**TASK TO CARRY OUT:** From the listing below, return every line with the string "right" in it.

**DATASET ENTRIES:**
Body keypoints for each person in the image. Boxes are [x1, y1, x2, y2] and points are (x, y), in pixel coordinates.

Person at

==

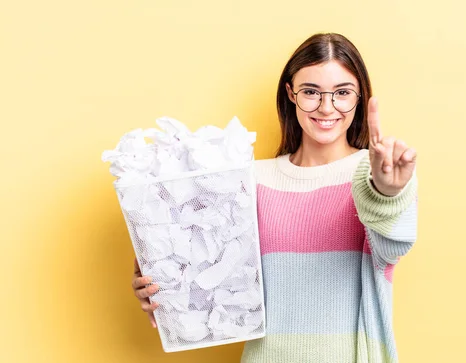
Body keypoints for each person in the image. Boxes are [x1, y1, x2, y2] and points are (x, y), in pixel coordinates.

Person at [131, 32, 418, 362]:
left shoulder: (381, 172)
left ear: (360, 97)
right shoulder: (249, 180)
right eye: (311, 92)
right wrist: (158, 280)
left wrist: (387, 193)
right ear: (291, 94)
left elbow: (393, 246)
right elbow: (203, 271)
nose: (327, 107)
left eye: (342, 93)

**ANSWER TO THE PROBLEM:**
right shoulder: (249, 180)
right eye: (311, 92)
right wrist: (158, 280)
right ear: (291, 94)
right elbow: (203, 271)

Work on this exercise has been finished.